TEXT BLOCK

Connectivity in farms presents problems because many areas are not yet covered by cellular data networks. In addition, the use of equipment with high battery consumption makes it impossible to install a large number of sensors (both due to the cost and due to the need for constant recharging of energy). The high battery consumption can be compared to the need that we have to recharge our phones almost daily. In the field, devices that require almost daily recharging can derail much of the technology projects.

Thus, although the introduction of 5G networks should generate a considerable impact in relation to the digital transformation of agribusinesses, there are other technologies already underway that aim to improve the conditions for this transition — after all, the digital transformation revolution in the agricultural environment has already begun and is progressing gradually.

Among the technologies that precede or even compete with 5G networks in agricultural digital transformation, we highlight LPWAN (Low Power Wide Area Networks). These networks were created to connect thousands of things (such as sensors and devices) of lower added value to networks of better coverage, lower connection cost and lower battery consumption — thus expanding the range of Internet of Things (IoT) solutions.

The Internet of Things is a network of objects with unique identifiers and computational capacity that collect information from their local context, share it and perform actions without human interaction. In agribusiness, these objects can be sensors that collect information about farming or that are arranged in machines such as tractors, harvesters or irrigators for data collection, operation triggering or even operation tracking.

LPWANs allow these objects and sensors in farms to be connected. In addition, they answer most of the problems of agricultural connectivity, such as low coverage of long distances and excessive battery consumption in the connected equipment. Thus, it allows the development of a simpler and cheaper structure for data collection and exchange of information in farms.

Among the existing LPWAN networks, one of the technologies that has stood out commercially is the LoRa (Long Range) technology with LoRaWAN (LoRa Wide Area Network) protocol. In this article, the focus will be on LoRa technology, one of the most used alternatives when thinking about the Internet of things in general, but that, in agribusiness, has a great variety of uses due to the characteristics of low power consumption and greater range of networks.

What is the meaning of LoRa and LoRaWAN?

LoRa is a type of modulation for data transmission that is part of the physical layer of wireless communication technology. This technology was developed to be used in communications of low data transfer rate, low power consumption and long distances. The company Semtech owns this technology. Semtech supplies the LoRa radio chips, while LoRa Alliance — an association of companies that promotes the development and use of LoRa networks — takes care of the standardization of the LoRaWAN protocol.

LoRaWAN is an open specification of a large area networking protocol that utilizes LoRa technology and offers bi-directional communication between devices, end-to-end encryption support, mobility and location services. Thus, LoRa is the physical layer for information transmission and LoRaWAN is the network protocol to provide interoperability among pieces of equipment.

LoRaWAN architecture is star shaped, that is, the devices integrated into the network are connected directly to the access point, so as to optimize the power consumption in communication and, at the same time, allow the signal to reach long distances. The star topology eliminates the need to implement a complex wireless mesh routing protocol.

Figure 1: design of the LoRa/LoRaWAN architecture

The basic architecture of a LoRaWAN network comprises:

  • Modules (or End nodes): sensors, alarms, equipment and monitors that record information. They are devices connected to batteries that are usually located at the edge of the system, that is, where the data is collected;
  • Gateways: devices that play the role of intermediaries between modules and network servers. Usually, these are the devices connected to the network;
  • Network Server: device that performs LoRaWAN protocol logic;
  • Application Server: device on which the logic of the service is implemented according to the information received from the modules.

INSTRUCTIONS
[1] Update the stretch of the LPWAN passage from "LPWANs allow these" through "information in farms.", replacing "battery consumption" with "power usage".
[2] According to the LPWAN passage, which company owns LoRa technology?

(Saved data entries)

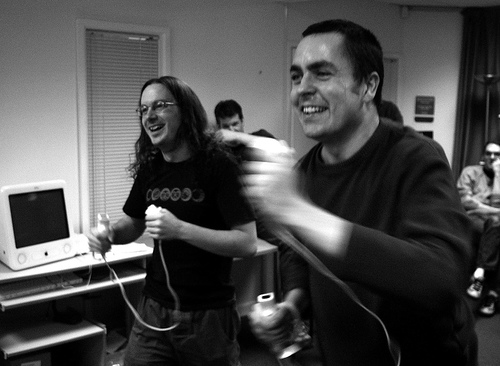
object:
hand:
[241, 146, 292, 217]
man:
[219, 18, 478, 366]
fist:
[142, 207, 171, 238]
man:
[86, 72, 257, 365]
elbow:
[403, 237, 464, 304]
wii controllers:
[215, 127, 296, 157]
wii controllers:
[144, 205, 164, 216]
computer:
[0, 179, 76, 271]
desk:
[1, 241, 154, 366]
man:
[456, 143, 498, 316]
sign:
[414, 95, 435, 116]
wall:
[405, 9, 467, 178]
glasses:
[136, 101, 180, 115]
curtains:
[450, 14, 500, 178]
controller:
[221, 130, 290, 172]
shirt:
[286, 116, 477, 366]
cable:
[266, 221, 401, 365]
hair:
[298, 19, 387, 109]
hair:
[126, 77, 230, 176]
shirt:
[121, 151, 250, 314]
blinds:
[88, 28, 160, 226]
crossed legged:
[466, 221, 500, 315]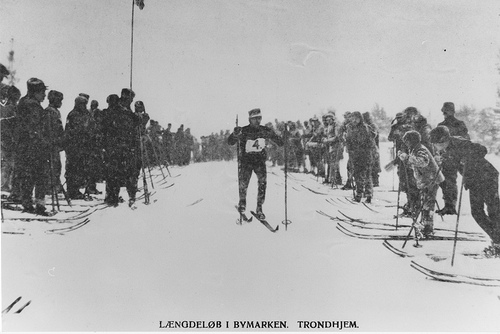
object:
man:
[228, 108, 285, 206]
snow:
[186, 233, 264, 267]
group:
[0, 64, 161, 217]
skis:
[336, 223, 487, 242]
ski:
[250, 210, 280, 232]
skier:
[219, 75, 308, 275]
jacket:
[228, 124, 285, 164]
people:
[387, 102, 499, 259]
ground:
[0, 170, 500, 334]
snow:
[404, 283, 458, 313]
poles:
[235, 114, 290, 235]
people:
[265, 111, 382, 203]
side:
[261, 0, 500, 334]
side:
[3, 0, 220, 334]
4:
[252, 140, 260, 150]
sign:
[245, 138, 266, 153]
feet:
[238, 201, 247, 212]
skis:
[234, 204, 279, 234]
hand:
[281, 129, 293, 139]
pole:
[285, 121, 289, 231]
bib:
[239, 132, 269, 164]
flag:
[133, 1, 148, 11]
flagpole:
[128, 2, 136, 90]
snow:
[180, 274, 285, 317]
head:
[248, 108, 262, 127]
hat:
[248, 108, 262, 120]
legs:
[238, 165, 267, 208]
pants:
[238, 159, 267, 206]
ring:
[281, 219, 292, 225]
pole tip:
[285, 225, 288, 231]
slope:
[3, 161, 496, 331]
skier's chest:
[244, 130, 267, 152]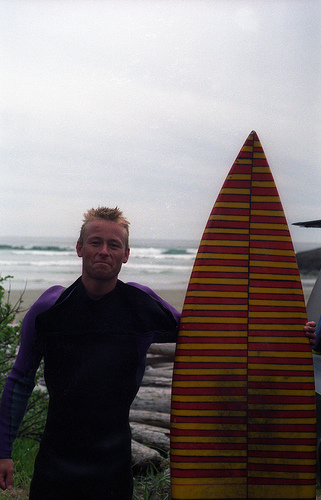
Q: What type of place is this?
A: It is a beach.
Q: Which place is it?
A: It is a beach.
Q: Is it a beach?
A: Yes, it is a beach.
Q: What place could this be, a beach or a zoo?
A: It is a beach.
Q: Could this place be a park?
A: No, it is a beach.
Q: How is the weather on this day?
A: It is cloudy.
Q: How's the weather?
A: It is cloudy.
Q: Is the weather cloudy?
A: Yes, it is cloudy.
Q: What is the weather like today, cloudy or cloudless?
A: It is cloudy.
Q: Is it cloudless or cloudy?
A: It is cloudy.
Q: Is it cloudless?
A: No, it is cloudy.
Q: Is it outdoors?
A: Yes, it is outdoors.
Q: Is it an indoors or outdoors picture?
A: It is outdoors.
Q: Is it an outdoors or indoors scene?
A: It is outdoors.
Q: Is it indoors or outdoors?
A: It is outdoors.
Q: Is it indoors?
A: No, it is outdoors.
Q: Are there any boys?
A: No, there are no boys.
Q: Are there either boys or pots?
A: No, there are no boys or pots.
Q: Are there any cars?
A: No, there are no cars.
---
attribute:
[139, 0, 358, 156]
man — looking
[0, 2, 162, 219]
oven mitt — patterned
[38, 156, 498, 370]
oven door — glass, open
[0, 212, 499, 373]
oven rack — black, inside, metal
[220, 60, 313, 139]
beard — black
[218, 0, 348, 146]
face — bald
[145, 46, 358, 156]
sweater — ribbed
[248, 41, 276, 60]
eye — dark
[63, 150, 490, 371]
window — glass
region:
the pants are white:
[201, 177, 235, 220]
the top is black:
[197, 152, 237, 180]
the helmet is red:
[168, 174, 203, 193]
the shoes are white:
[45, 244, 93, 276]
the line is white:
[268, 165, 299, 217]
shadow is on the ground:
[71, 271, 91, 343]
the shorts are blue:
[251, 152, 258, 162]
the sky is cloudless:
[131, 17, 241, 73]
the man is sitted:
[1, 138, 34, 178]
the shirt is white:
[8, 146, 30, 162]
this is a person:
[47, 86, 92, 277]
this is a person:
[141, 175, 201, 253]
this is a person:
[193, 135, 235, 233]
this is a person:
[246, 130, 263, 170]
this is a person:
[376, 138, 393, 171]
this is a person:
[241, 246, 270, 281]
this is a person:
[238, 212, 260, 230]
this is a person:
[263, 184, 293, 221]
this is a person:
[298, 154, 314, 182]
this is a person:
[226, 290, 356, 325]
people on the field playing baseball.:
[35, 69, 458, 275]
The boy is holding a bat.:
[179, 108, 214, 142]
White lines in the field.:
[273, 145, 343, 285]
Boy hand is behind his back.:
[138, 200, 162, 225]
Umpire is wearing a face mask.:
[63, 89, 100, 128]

ANSWERS TO EACH TASK
[1]
LPWANs allow these objects and sensors in farms to be connected. In addition, they answer most of the problems of agricultural connectivity, such as low coverage of long distances and excessive power usage in the connected equipment. Thus, it allows the development of a simpler and cheaper structure for data collection and exchange of information in farms.

[2] Semtech